No, this isn’t ok to do - you should never separate them for the reasons you are stating, there simply isnt any need. Their bond is functioning well and they need to be together at all times (and to be brutally honest, you have to put up with the noise if you are going to keep them in your bedroom). You are disrupting all their normal and necessary behaviours by repeatedly and unnecessarily separating them.
Dominance behaviours including humping are never a reason to separate them. Hormones do play a part at times but what you are seeing is the normal and essential way they maintain their relationship and hierarchy throughout their whole lives. Some pigs will do it more than others, and it may settle as they get older, but its a necessary part of their lives.

Piggies are also most active at that time of night so by separating you are stopping them from playing with their cage mate at the time they want to do it most.

If you repeatedly separate them for no real reason you can actually harm their bond. Plus, you cause them to need to reestablish their relationship when you put them back together.

Please do stop separating them from now onwards.

In your previous post you weren’t sure about their relationship so I suggested carry out a one time temporary separation for them to decide if they want to be together, with a neutral territory reintroduction after a few days. If the reintroduction was successful, then you never separate them again.
If a bond is dysfunctional (which your pigs bond isnt), then the separation is permanent.
 
@Piggies&buns I separate them to try to help them calm down from all the energy and the hormone spike(they can get really loud with their squeeking and it makes me anxious to hear even if they aren't actually fighting) and when they actually restart the bond they are much more calm, honestly it feels like my piggies are in beast mode when they get the hormone spike because they are far more aggressive with their humping and dominance when they get their hormone spike than when they are reintroduced or even when they were first introduced to each other, I will try to keep your advice in mind though
 
@Piggies&buns I separate them to try to help them calm down from all the energy and the hormone spike(they can get really loud with their squeeking and it makes me anxious to hear even if they aren't actually fighting) and when they actually restart the bond they are much more calm, honestly it feels like my piggies are in beast mode when they get the hormone spike because they are far more aggressive with their humping and dominance when they get their hormone spike than when they are reintroduced or even when they were first introduced to each other, I will try to keep your advice in mind though

This is the problem though - you don’t need to do that.
I’ll be honest, it sounds like you are worrying, misreading the situation and misunderstanding how piggy relationships work and stepping in unnecessarily. You’ve admitted you’re anxious by their squeaks but remember, they aren’t. They are just communicating their relationship and hierarchy.
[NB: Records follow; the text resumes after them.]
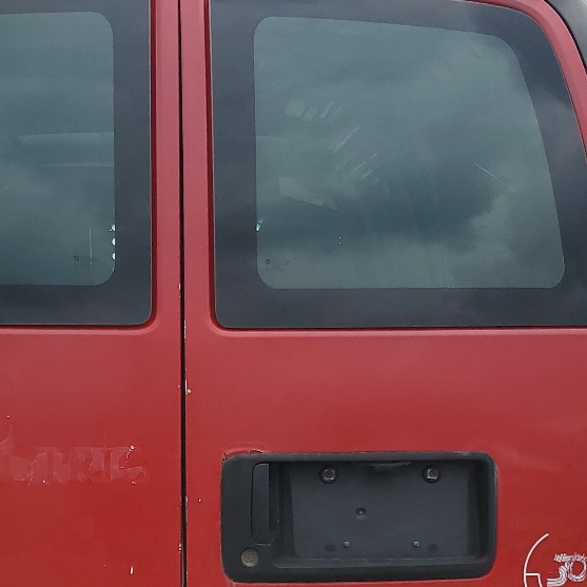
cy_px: 438
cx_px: 214
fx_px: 1266
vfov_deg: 25.8
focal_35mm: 66
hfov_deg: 26.0
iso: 50
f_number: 1.5
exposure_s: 1/3333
Any high pitched squeaks are submission which is absolutely what you want to be happening for their bond to be functioning.
Dominance always looks worse to us than it does to them - to them it is totally normal.
Humping and dominance isn’t aggression.
If it was genuine aggression then their bond is over and they shouldn’t be in the same cage at all.

A properly bonded and compatible pair do not need separating repeatedly at night or when you’re out, they certainly aren’t getting a hormone spike every night.
It’s possible that by separating at night, you are causing the behaviour to be more intense than its needs to be rather than leaving them to reinforce their hierarchy as they wish.
Some pairs, even well bonded ones, during an actual hormone spike might need a day apart to calm down if it is particularly tense (often when they are the same age so going through the same thing) but it is literally once, maybe twice at most, in their entire teenage months - never repeatedly and never every night.

If their bond is dysfunctional, if there is bullying or if one is unhappy in any way, then you do a one time separation for a few days. Then a neutral territory reintroduction. Upon that reintroduction they decide if they want to be together. If they do want to be together, then you never separate again. If they don’t, then their separation is permanent and they never go in the same cage again.